Thread safety required understanding a constraint that was explicitly documented in the codebase's Javadoc, and the model translated it into a concrete design. The insecure temp directory required understanding a constraint that lives in the operating system's security model, outside any source file the model could read during the session.
The remaining nine findings
Beyond S5443, SonarQube Cloud flagged nine code smells.
The duplicated string constants (S1192) would cause partial-update bugs if the JSON field name or API path ever changed, and extracting them into constants is a one-line fix per instance.
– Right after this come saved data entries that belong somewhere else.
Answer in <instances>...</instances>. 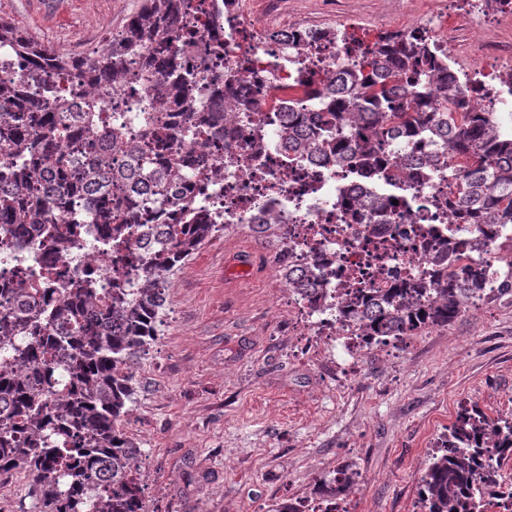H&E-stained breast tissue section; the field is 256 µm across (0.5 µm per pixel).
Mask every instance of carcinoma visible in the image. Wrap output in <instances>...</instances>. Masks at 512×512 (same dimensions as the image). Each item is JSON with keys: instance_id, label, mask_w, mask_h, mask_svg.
<instances>
[{"instance_id": "carcinoma-1", "label": "carcinoma", "mask_w": 512, "mask_h": 512, "mask_svg": "<svg viewBox=\"0 0 512 512\" xmlns=\"http://www.w3.org/2000/svg\"><path fill=\"white\" fill-rule=\"evenodd\" d=\"M191 0H144L142 10L125 30L106 38L102 54L56 53L0 18V49L25 58L32 71L0 84V230L14 233L22 224L42 231V240L10 260L25 277L0 301V471L24 472L35 493L37 512H149L141 484L142 454L125 430L128 404L135 392V366L159 336L169 275L197 253L222 224L198 223V207L182 184V175L198 169L201 159L175 153L156 159L133 148L120 132L95 121L92 90L120 83L139 60L170 88L171 105L158 104L151 84L139 100V136L151 137L171 123L170 107H183L182 137L202 126L224 129L226 107L217 101L203 112L191 111L190 87L208 76V57L221 35L198 39L186 30L185 8ZM198 59L185 69L177 54ZM375 70L349 72L319 90L321 112H290L283 133L292 150L331 155L339 163L376 164L379 139L427 138L468 159L452 174L455 192L449 199L454 216L473 230L463 239L449 237L429 255L432 274L397 288L378 292L360 288L342 300L338 312L357 326L362 348L393 338L405 340L420 330L446 326L466 308L489 297L512 298V258L505 266L483 257L504 239L512 243V139L500 136L493 116L472 107L455 112L451 105L462 90L448 74L423 34L392 32L371 46L356 44ZM73 73L87 89L85 107L67 111L68 102H48L26 87L39 75L44 91L55 74ZM413 112L403 111L408 102ZM439 156L423 155L404 163L411 176L437 165ZM151 207L157 217L176 209L188 223L139 224L130 202ZM355 205L384 213L391 203L373 195ZM92 219L99 226L96 241L123 247L130 225H139L144 246L137 262L142 273L136 289L124 271L96 280L70 274L68 267L41 264L40 251L79 250L66 224ZM473 258L457 275L453 262ZM497 287L492 288V280ZM293 294L318 305L324 297L312 273L288 276ZM68 351L52 370L50 355ZM512 459V420H493L479 408L458 413L441 447L431 455L419 482L422 512H486L489 500L512 505V484L502 462ZM357 474L341 469L314 483L313 499L336 512Z\"/></svg>"}]
</instances>
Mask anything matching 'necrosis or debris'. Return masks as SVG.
Instances as JSON below:
<instances>
[{
    "label": "necrosis or debris",
    "mask_w": 512,
    "mask_h": 512,
    "mask_svg": "<svg viewBox=\"0 0 512 512\" xmlns=\"http://www.w3.org/2000/svg\"><path fill=\"white\" fill-rule=\"evenodd\" d=\"M482 3L468 0L459 12L438 8L423 13L405 30L433 32L438 55L450 60V74L467 89L466 101L481 102L485 111L497 115H512V93L497 94L489 103L483 95L484 89L501 85L503 71H512V45L475 54L457 40L460 31L485 25ZM246 45L251 64L240 75L238 95L266 99L268 109L234 112L224 135L206 133L194 143L178 140L174 128L162 129L151 148L162 156L184 151L202 157L204 174L187 181L201 215H219L226 225H284L289 271L316 266L320 285L329 294L327 306L319 310L296 295L291 305L304 316L311 335L341 337L347 351H357V331L338 316V303L363 284L391 288L429 275L431 245L464 233L447 205L448 174L464 160L445 153L436 168L413 183L402 160L435 151L429 140L382 136L380 162L369 171L336 166L326 156L295 154L285 143V112H315L320 106L305 95L302 74L320 84L361 68L363 59L353 49L350 31L329 41L306 23L277 26L237 11L224 17V48L213 55L210 68L218 73L236 68ZM369 193L392 196L396 205L376 218L365 211L351 215L349 203Z\"/></svg>",
    "instance_id": "1"
}]
</instances>
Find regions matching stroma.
I'll list each match as a JSON object with an SVG mask.
<instances>
[{"instance_id": "obj_1", "label": "stroma", "mask_w": 512, "mask_h": 512, "mask_svg": "<svg viewBox=\"0 0 512 512\" xmlns=\"http://www.w3.org/2000/svg\"><path fill=\"white\" fill-rule=\"evenodd\" d=\"M437 0H249V13L323 29L403 30ZM143 0H0V17L72 55ZM275 238L216 232L169 277L160 336L136 367L125 429L143 451L150 512H268L351 467L350 512H416L418 482L462 408L512 419V300L469 306L341 380L309 350Z\"/></svg>"}]
</instances>
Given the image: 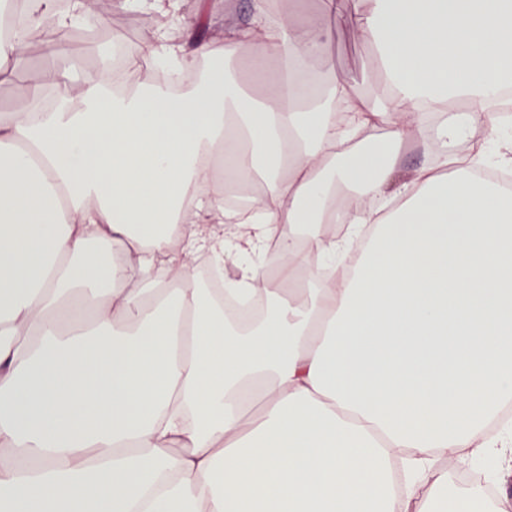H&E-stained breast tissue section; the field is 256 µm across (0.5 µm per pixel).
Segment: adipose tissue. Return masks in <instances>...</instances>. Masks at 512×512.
<instances>
[{
  "label": "adipose tissue",
  "mask_w": 512,
  "mask_h": 512,
  "mask_svg": "<svg viewBox=\"0 0 512 512\" xmlns=\"http://www.w3.org/2000/svg\"><path fill=\"white\" fill-rule=\"evenodd\" d=\"M185 2L114 5L152 21L132 66L211 61L192 90L117 94L104 61L75 89L52 66L0 120V445L27 459L0 464V512H486L439 460L512 464V428L486 431L512 399V190L481 177L512 169L491 107L512 0H372L353 22L383 91L355 97L296 73L320 25L252 0L193 43ZM88 15L32 0L0 62L44 25L59 57ZM419 100L445 115L434 136ZM407 138L433 161L404 174ZM205 156L230 184L265 172L249 209H225ZM203 250L263 295L247 332L195 287Z\"/></svg>",
  "instance_id": "adipose-tissue-1"
}]
</instances>
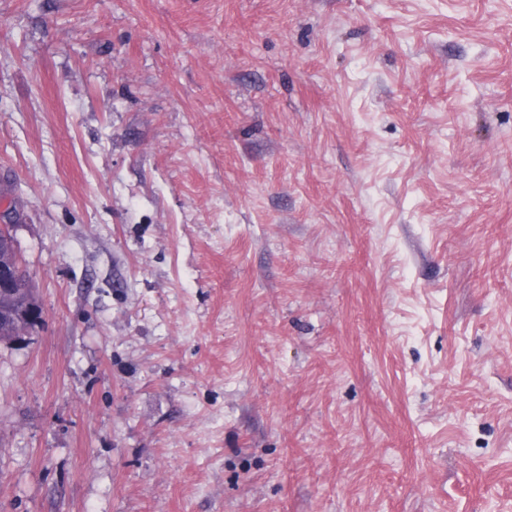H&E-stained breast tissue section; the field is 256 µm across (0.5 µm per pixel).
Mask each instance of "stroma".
I'll return each mask as SVG.
<instances>
[{
	"mask_svg": "<svg viewBox=\"0 0 512 512\" xmlns=\"http://www.w3.org/2000/svg\"><path fill=\"white\" fill-rule=\"evenodd\" d=\"M0 512H512V0H0ZM20 219L14 213V220ZM12 217L10 207L0 211V343H13L26 335L29 328L36 322L30 315L27 305L17 309L15 283L22 269L20 256L17 252L14 228L18 224Z\"/></svg>",
	"mask_w": 512,
	"mask_h": 512,
	"instance_id": "35a3bbf8",
	"label": "stroma"
}]
</instances>
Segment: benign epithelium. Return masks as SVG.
Wrapping results in <instances>:
<instances>
[{
    "instance_id": "obj_1",
    "label": "benign epithelium",
    "mask_w": 512,
    "mask_h": 512,
    "mask_svg": "<svg viewBox=\"0 0 512 512\" xmlns=\"http://www.w3.org/2000/svg\"><path fill=\"white\" fill-rule=\"evenodd\" d=\"M19 214L5 207L0 210V343H13L26 335L34 320L30 307L15 306V283L22 269L14 237Z\"/></svg>"
}]
</instances>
The eager logger concatenation (S3457) matters most for the two calls at Level.FINE in the temp directory cleanup path, where string building runs on every failed file deletion even though FINE is disabled by default in java.util.logging and the message is never written, so the application allocates and discards string objects for zero benefit whenever cleanup hits a deletion failure under production load.
For S1874, the model explicitly read DateTimeStamp.java earlier in the session by grepping for the class definition, which means it presumably saw the @Deprecated annotation on getTimeStamp() before using the deprecated method in two places anyway. Models appear to process method signatures and return types more strongly than deprecation annotations when selecting which APIs to call, which is worth accounting for when reviewing AI-generated code that interacts with unfamiliar libraries.
Non-deterministic failure modes
We ran this experiment twice with the same model, codebase, and prompt. Both runs chose Vert.x, both failed the quality gate with 9-10 issues, and the maintainability findings (empty constructors, deprecated APIs, and string literal duplication) recurred across both runs, but the higher-severity findings were mutually exclusive because the first run introduced a concurrency bug (java:S2445, synchronizing on a method parameter) while handling temp files safely and the second run avoided the concurrency issue but introduced the insecure temp directory. The model generates different higher-severity bugs on each run while repeating the same structural patterns.
Every finding in this experiment falls into a category that tests alone cannot catch because the issues require conditions testing doesn't simulate: adversarial actors on a shared host for S5443, library deprecation cycles measured in months or years for S1874, production-scale request volume for the S3457 logger concatenation where a disabled log level turns string building into pure waste. A deterministic quality gate catches whatever comes through regardless of which specific vulnerabilities appear on a given run.
The missing feedback loop
Fable 5 didn't know the quality bar because it had no runtime access to the project's quality rules and no way to check its work against them. Training knowledge was strong enough to produce a working JPMS module with thoughtful concurrency handling and filename sanitization, but not specific enough to catch an insecure temp directory API that maps to OWASP A1. With a feedback loop through the SonarQube MCP Server or SonarQube Agentic Analysis, the model would have had the finding and the documented fix before the pull request.
For teams already running SonarQube, these are familiar findings. Duplicated string constants, insecure temp APIs, empty constructors, eager logger concatenation, and deprecated method calls are the same categories of issues that SonarQube catches in developer-written code every day, and the same quality gate caught them here without any AI-specific configuration.